Who could complain about low interest rates? More people than we think...
A few years ago, the unthinkable became a fact. Investors could no longer rely on financial dogmas alone. The economic and financial manuals should be revisited because the principles of finance have been rushed. New policies such as “quantitative easing” (i.e. “QE”) have been invented from scratch. By central banks. As with everything, there are positive and negative consequences for these negative interest rates in EUR. Low rates are not only positive for everyone. The consequences are also indirect and can weigh in the long run. The simplest would seem to start with the "pluses" and benefits.
For example, Governments can or should deleverage, or to be more precise, they should ease debt service (deficits have risen since the crisis, but the cost of debt has fallen thanks to negative rates). All-in increases of debts have been offset by interest reduction. Corporates also took the opportunity to gradually deleverage and restructure their debts. For example, has ALTICE not reduced its cost of debt by $ 700 million a year?
According to the IMF, the lowest level of financing cost has been reached since 1975. Distributed dividends have increased because companies do not want to accumulate cash and destroy value. Some dividend pay-outs are amazing. No shareholder will complain. In terms of taxes, we should also be able to deduct a negative interest (as a charge) and as well as positive interests are taxable. The interest in crypto currencies, which do not generate interest calculation (but do not cost either) has increased, despite a volatility that remains strong. These low rates have the merit of boosting interest for alternative products (funds) and the so-called "dynamic" investment products. Corporates are revisiting their investment policies to allow other asset management instruments. Lastly, these negative rates have allowed many people to acquire their house at a more attractive price. However, these benefits cannot hide the disadvantages that this "abnormal" situation creates.
The “cheap” (interest rate) also has its dangers. These rates are creating a possible real estate bubble that we hope will not burst. We can now borrow at 20 years at less than 1 percent fixed. ALM management has become extremely difficult for private banks with a unilateral "floorage" (at zero) that is not sustainable for banks. Of course, they have floored in the meanwhile all borrowings to ensure minimum margins.
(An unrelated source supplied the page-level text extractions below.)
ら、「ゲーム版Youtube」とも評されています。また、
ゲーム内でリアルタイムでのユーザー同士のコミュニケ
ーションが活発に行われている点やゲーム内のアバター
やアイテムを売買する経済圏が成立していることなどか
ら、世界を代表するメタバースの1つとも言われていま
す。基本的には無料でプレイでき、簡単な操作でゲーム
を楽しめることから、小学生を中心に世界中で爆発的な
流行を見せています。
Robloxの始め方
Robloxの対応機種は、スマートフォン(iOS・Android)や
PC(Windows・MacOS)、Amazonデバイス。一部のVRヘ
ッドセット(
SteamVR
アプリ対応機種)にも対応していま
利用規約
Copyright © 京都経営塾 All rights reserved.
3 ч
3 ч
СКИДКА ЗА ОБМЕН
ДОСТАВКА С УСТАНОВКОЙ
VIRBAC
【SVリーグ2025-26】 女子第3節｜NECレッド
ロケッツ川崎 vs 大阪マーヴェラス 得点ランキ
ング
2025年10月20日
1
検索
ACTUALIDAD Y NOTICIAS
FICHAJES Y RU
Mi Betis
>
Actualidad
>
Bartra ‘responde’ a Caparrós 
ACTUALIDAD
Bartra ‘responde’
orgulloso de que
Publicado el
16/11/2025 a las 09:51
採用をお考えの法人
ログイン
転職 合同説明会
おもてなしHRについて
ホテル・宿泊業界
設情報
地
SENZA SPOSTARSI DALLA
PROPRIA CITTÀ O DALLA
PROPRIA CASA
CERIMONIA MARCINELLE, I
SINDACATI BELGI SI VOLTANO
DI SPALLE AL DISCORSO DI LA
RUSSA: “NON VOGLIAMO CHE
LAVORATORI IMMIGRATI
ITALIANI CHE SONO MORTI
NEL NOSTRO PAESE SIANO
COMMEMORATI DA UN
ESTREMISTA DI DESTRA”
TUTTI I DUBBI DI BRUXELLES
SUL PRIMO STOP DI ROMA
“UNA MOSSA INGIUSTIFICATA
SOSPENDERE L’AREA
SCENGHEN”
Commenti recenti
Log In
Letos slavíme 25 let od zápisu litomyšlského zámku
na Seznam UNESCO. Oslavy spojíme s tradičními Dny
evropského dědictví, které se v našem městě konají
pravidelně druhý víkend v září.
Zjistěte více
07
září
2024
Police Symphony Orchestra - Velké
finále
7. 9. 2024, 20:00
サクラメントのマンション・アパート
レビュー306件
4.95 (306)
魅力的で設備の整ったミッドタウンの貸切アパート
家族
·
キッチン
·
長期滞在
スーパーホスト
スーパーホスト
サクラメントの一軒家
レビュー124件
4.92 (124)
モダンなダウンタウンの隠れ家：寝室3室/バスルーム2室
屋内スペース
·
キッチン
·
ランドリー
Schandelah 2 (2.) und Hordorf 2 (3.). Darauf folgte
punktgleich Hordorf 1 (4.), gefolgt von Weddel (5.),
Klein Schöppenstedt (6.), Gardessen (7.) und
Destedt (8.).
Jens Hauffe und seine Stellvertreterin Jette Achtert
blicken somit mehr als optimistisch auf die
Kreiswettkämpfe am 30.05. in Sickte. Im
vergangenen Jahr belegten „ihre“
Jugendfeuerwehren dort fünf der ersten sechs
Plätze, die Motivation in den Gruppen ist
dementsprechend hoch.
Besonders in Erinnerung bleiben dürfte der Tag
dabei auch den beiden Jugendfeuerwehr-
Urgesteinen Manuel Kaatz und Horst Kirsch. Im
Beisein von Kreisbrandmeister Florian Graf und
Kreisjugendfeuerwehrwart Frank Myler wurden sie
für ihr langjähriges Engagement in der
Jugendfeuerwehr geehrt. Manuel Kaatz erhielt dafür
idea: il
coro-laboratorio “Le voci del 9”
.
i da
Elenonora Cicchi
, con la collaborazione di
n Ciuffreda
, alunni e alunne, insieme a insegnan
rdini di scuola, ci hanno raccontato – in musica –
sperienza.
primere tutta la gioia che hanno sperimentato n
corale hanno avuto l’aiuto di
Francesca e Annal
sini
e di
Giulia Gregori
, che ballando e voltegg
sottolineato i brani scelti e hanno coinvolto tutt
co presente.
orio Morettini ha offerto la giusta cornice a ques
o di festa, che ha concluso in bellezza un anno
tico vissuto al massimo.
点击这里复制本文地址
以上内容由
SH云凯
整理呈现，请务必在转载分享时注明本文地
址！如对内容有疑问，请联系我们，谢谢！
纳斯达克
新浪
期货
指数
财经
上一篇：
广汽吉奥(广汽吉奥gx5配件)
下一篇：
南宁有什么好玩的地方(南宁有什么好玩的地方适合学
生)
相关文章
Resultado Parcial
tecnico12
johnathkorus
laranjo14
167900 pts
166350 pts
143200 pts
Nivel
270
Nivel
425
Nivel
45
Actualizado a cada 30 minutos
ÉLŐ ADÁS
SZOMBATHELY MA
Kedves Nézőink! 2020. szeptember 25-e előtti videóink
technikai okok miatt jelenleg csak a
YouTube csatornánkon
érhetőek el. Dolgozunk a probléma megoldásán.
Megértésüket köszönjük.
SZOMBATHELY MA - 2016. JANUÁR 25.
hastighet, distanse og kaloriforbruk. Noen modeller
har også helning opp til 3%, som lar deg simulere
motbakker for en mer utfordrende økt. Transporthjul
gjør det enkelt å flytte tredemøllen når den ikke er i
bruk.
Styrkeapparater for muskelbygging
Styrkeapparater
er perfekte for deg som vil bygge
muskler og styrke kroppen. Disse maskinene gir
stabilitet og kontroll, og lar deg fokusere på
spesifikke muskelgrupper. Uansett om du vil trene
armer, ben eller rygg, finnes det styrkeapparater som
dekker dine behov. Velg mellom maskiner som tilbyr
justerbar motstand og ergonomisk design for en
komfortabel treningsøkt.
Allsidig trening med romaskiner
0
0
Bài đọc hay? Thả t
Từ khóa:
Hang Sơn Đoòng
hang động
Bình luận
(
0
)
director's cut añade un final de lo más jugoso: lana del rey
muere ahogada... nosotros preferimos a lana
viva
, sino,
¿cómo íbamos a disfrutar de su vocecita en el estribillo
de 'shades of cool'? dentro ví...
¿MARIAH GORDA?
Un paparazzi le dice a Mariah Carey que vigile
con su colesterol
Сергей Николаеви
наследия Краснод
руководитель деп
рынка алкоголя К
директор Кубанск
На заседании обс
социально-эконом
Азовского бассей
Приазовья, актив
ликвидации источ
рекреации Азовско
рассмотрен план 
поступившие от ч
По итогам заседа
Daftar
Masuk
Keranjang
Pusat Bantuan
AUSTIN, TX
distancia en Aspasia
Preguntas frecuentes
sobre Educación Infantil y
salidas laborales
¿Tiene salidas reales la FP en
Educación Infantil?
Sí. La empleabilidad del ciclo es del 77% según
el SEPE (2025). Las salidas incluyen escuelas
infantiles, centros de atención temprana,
This is weakening banks, insurance companies and pension funds. The guaranteed minimum rates, imposed by the States, penalize them. They must seek returns and yields in alternative funds, real estate or "private equity" to offset the shortfall. A mission almost impossible in the medium term. The excess of cash has misstructured the financial management and by the destruction of value it forces to take more risks or to invest in operating assets, which in principle generate positive returns. Private Equity funds (PE's) also see their IRR (internal rate of return) fall while remaining in attractive relative value. PE's “dry powder” continues to increase and is ready for investments. However, it is difficult to find investments at attractive prices, with high multiples. Even cash pools are affected by Transfer Prices. Cash-pooling deposits, for example, should be taxed at negative rates, minus the benefit of belonging to a cash-pool (which should be shared among participants.
IT systems and solutions were not fitted for sub-zero rates and had to be fixed to deal with under-zero rates. Who could have thought about it? We could find another thousand other unfortunate consequences of such depressed EUR rates. The worst of all is a destabilization of the whole banking system. The banks begin to suffer heavily from these persistent negative rates. I am not sure, then, that these rates will not have an effect more perverse than it seems, more haunting, more devious and misleading. The economic textbooks will explain to our grandchildren that more than the crisis or the regulations that followed it, it was the negative rates that destabilized the financial edifice and “vampirized “the centennial economic principles. No, these negative rates are not always "positive", if I may say so. I personally see more "con’s" than "pro’s". They will force us to reconsider our fundamental and founding principles to adapt to a situation that is, to say the least, abnormal. "Time is a killer (or time became murderer)" in terms of interest rates, like the novel by Michel Bussi. I remember a period time was generating value… Time was money but is not anymore.